自打我到皇宫里来,就是这小子害我关了这么多次禁闭!
「晋王殿下性情古怪,虽然生了副好皮囊,可是姑娘们都怕他。他也不喜欢热闹,于是府里没几个人。」
小亭子介绍道。
晋王府里如今只有裴行忌一人,他的母妃死得早,府里没几个洒扫的仆人,黑灯瞎火,冷冷清清。
要是他肯像小亭子一样顺着点我,我什么好处不肯给的?可他偏要和本姑娘作对。
我跺了跺脚底的青瓦,道:「小亭子,咱们走,才不管他。」
夜市繁华,珠宝琳琅。
一条长长大大的鱼灯从我身前掠过,沿着连绵的街道,往巷子深处跑。
这一错落,我便和小亭子彻底走散。
捧着莲灯从桥上走过时,我瞥见一截熟悉的杏白色衣角。
他低头赶路,行得匆忙。
我弯唇一笑,确实有好几个月没有见到了。
于是我将莲灯摔在地上,假意拍他肩膀,吃惊道:「哎呀公子,你衣角着火了,阿瑛帮你拍掉好不好?」
他墨色的眸子闪过一丝复杂的情绪,但很快,这些情绪都随着他抬起又放下的手臂,融雪般地消失殆尽。
「定……」他顿了顿,挑眉改道:「阿瑛,你怎么跑宫外来了?」
我的手往他身上去,围着他绕了一整圈,将他团团抱住:「少缙哥哥,你陪阿瑛去买新的花灯好不好?阿瑛想要海棠花灯。」
他抽出被我禁锢的手臂,搭在我的肩膀上,将我一把推开,冷声道:「啧,今日没空。」
他说着,就要离开。我拉过他的右手,提高袖子,问道:「你手怎么回事?被什么咬了吗?」
我想要细看,他却扯下了衣袖,目中寒星更渗,连着周遭,都淬了冰的冷。
「你当真不知道?」
我摇了摇头,如实道:「你知道的,小瘸子害我面壁了好几个月,爹爹打得我下不来床,到现在背上都有疤呢!」
说了一会儿,我又想到这件事情我并未对外人说过,于是改口道:「不对不对,我好几个月都在家里练占卜算卦,脑子也跟着迷迷糊糊的,哪里有空见你?」
他冷笑一声,狭长的凤眸寒凉如水。

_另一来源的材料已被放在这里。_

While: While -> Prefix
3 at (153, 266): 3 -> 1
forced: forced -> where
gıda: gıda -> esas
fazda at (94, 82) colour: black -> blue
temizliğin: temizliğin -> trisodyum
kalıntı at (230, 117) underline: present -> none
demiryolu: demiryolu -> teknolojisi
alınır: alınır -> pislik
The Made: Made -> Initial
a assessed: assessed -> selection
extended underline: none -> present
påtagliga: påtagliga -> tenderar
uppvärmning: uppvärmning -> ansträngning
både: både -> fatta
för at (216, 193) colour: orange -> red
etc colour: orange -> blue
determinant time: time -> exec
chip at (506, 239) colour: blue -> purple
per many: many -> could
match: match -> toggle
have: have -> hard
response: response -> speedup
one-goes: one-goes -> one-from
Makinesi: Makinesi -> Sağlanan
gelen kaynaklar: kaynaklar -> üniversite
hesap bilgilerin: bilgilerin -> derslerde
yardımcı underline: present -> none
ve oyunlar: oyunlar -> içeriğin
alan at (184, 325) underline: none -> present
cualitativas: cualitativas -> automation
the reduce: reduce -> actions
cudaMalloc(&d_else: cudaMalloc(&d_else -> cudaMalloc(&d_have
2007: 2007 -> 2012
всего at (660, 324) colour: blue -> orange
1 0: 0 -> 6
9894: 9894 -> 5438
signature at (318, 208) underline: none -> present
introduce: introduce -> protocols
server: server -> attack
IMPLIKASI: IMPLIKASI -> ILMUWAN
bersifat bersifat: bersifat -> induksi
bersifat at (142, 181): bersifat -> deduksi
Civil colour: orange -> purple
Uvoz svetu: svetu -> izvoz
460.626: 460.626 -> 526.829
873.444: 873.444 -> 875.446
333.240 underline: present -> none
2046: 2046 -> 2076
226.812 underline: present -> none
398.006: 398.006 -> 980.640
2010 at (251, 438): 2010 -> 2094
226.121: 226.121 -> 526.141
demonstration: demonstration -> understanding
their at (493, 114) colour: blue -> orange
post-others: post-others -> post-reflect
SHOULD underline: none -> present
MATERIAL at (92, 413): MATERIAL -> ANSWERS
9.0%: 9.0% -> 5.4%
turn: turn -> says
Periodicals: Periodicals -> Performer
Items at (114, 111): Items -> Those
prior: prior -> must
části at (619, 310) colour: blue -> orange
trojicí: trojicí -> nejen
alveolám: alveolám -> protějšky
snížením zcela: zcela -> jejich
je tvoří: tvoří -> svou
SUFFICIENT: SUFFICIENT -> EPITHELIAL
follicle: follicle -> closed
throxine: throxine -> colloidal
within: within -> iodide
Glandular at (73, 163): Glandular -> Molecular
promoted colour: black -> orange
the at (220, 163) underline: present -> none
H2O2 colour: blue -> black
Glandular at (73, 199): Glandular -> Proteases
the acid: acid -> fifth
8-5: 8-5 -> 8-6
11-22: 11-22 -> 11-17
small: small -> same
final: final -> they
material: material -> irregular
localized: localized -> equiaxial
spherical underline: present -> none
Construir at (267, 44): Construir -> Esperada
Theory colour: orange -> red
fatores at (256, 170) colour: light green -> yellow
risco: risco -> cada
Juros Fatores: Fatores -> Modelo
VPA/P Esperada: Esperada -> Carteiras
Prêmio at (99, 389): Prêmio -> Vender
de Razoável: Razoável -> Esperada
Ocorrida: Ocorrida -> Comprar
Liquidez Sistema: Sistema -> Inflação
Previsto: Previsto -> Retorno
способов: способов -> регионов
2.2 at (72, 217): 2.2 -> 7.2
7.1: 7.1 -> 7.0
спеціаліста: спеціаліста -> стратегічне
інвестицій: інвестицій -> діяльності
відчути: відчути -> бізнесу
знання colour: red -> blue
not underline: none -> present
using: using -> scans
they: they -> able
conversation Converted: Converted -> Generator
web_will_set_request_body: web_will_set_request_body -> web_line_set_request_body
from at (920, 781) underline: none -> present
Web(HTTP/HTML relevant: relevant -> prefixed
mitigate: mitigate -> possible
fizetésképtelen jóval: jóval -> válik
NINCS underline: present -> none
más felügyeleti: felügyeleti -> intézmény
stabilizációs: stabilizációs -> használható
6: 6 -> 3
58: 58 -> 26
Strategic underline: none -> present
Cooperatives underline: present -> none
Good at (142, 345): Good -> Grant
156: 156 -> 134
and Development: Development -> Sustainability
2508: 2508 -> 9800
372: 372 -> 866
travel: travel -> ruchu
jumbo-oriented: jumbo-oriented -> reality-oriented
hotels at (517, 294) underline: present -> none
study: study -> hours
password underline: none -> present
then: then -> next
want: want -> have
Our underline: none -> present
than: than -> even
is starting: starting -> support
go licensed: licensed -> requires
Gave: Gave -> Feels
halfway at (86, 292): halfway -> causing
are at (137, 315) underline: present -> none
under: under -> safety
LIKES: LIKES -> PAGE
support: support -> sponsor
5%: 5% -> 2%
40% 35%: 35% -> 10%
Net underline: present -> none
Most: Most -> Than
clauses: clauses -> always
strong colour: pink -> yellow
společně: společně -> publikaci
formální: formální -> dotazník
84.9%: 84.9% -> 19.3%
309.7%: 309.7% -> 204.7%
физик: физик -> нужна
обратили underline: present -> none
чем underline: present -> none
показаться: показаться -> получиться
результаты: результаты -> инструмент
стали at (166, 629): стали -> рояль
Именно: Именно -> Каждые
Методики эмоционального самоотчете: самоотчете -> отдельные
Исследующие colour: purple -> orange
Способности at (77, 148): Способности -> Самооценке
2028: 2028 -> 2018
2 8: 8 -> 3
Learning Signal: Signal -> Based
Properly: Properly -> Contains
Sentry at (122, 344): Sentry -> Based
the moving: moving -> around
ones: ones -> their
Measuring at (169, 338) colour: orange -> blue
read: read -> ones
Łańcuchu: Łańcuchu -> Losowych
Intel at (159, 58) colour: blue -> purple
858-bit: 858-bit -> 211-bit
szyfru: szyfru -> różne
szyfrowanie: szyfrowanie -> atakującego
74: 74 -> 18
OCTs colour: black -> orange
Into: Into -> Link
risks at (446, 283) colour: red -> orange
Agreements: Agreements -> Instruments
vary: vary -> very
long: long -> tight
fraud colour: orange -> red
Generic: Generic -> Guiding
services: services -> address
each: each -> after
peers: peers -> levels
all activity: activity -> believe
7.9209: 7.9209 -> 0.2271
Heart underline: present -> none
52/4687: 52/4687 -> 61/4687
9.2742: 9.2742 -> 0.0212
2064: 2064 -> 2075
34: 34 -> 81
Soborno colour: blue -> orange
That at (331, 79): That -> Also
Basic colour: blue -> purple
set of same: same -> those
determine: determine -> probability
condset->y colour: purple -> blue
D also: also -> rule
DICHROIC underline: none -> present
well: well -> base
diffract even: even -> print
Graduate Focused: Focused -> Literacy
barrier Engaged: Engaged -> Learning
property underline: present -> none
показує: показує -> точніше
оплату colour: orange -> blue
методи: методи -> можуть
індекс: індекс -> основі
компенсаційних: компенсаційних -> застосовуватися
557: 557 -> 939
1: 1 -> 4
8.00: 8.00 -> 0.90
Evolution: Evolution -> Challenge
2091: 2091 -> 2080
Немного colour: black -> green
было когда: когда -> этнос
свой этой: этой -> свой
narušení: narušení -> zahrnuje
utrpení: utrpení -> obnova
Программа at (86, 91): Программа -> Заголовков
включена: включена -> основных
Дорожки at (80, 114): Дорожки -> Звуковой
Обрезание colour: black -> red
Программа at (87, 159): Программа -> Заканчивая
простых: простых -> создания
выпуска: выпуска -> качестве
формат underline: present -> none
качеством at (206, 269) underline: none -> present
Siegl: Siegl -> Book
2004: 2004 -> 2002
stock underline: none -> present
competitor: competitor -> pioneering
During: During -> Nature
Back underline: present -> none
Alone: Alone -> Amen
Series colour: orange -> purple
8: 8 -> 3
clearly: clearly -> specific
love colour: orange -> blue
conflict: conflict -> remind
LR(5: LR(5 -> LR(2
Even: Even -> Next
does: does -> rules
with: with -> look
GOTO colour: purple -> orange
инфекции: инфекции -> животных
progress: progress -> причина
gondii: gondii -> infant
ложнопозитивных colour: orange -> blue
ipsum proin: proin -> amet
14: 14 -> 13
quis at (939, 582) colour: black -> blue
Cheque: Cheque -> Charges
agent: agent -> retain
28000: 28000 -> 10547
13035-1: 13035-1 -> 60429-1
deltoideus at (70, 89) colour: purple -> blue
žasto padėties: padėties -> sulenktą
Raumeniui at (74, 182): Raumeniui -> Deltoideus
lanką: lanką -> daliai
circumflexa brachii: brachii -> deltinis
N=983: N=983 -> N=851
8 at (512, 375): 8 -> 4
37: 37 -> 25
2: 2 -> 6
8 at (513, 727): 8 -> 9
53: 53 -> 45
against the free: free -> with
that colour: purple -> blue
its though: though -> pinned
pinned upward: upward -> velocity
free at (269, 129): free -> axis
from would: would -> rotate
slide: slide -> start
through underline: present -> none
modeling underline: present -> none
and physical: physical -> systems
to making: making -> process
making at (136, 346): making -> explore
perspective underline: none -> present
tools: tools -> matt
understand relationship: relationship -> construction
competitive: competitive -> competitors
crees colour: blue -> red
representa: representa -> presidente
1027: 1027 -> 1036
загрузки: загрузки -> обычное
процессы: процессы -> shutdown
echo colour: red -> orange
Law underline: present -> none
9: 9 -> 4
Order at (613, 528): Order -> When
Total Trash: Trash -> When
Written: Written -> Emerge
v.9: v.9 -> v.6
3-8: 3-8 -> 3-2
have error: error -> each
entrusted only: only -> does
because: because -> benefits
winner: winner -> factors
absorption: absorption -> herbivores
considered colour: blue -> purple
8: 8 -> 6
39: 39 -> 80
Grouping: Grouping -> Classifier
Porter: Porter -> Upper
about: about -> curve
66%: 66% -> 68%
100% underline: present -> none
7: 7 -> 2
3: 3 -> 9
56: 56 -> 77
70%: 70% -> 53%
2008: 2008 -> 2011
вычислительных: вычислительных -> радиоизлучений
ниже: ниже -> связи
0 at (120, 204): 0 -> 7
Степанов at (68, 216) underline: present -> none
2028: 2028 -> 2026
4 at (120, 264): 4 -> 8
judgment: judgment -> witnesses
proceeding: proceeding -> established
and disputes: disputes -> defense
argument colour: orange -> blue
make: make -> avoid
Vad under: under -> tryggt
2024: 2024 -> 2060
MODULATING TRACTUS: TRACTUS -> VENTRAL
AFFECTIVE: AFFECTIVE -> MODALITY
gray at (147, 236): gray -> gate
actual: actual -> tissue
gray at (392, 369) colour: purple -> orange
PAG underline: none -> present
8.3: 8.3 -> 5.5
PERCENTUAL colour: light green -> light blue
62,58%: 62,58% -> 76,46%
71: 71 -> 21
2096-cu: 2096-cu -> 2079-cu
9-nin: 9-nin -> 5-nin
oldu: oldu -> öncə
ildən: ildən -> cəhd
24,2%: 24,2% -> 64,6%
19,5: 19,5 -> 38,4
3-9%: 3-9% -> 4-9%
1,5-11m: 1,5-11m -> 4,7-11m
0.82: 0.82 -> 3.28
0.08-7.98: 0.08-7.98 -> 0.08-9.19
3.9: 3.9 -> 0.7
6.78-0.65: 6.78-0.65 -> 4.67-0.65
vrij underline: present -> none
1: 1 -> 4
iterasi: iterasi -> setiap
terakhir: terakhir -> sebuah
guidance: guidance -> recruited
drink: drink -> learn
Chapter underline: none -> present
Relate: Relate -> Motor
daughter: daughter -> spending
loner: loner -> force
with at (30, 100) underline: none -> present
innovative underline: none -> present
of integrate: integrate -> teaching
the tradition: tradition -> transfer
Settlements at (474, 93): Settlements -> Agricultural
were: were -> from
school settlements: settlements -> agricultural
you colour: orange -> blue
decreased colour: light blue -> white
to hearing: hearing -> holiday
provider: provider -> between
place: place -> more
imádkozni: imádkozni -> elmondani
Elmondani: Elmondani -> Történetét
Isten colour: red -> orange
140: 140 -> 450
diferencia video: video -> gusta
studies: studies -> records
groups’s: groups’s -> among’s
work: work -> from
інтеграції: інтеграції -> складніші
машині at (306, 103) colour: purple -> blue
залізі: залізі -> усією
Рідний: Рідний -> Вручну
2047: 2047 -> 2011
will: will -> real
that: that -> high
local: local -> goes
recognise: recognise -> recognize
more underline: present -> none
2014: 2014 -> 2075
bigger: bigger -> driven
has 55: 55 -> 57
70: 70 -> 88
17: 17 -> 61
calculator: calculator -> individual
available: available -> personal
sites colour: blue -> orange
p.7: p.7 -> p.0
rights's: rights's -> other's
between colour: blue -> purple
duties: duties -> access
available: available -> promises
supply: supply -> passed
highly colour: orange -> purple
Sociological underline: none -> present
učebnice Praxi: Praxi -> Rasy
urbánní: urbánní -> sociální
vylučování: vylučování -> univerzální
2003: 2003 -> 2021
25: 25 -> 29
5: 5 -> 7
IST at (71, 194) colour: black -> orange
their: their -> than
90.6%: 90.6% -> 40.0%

这次他不再躲避,而是嗤笑着抱臂站立在我面前,好整以暇道:「那你要不要算算……我是谁?」
裴少缙是极好极好的脾气,现在这么不近人情,一定是恼极了我不理他。
娘说了,皇后就是天子唯一的妻。裴少缙是我未来的夫君,我们是要受万人敬仰、一生一世都要在一起的。
我懂了,按骊山女兵们的说法,我就是找到了独属于我的海棠花。
我要学会爱我的海棠花。
于是我狡黠一笑,踮起脚贴近他,在他面颊上轻轻一吻。
这一吻实在蜻蜓点水,但他的神色我却一分也不想错过。
如我所料,他瞳色微震,讶到说不出话来。
君心桥上,人影错落。独少年单薄的身形像是披了一层薄薄的霜,生怕揉碎了般一动不动。
「只愿君心似我心,定不负相思意。」我加大马力,浅浅吟道,「少缙哥哥,你喜欢么?」
方才还饱含算计的眼神一瞬变得深沉晦涩,他眼中的霜雪松动片刻,从松针尖间簌簌洒落。
他僵直了身姿凝了我半晌,堪堪吐落一个「你」。